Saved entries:
________________________

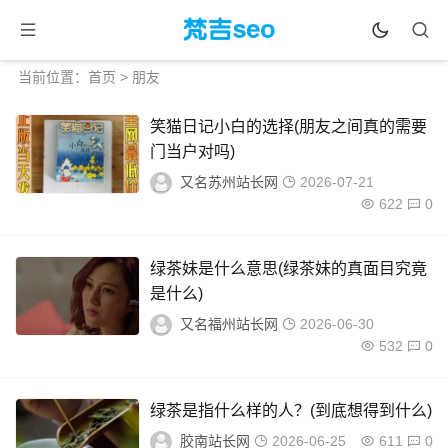
当前位置：
首页
> 朋友
笑猫日记小白的选择(朋友之间真的需要
门当户对吗)
又名苏州站长网
2026-07-21
622
0
绿茶妹是什么意思(绿茶妹的真面目究竟
是什么)
又名福州站长网
2026-06-30
532
0
绿茶是指什么样的人？(到底想得到什么)
胶南站长网
2026-06-25
611
0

________________________

» YOUR TASK: Quote every line of text from the entries above word for word. Leave out the pictures.

» SOLUTION TO THIS TASK:
当前位置：
首页
> 朋友
笑猫日记小白的选择(朋友之间真的需要
门当户对吗)
又名苏州站长网
2026-07-21
622
0
绿茶妹是什么意思(绿茶妹的真面目究竟
是什么)
又名福州站长网
2026-06-30
532
0
绿茶是指什么样的人？(到底想得到什么)
胶南站长网
2026-06-25
611
0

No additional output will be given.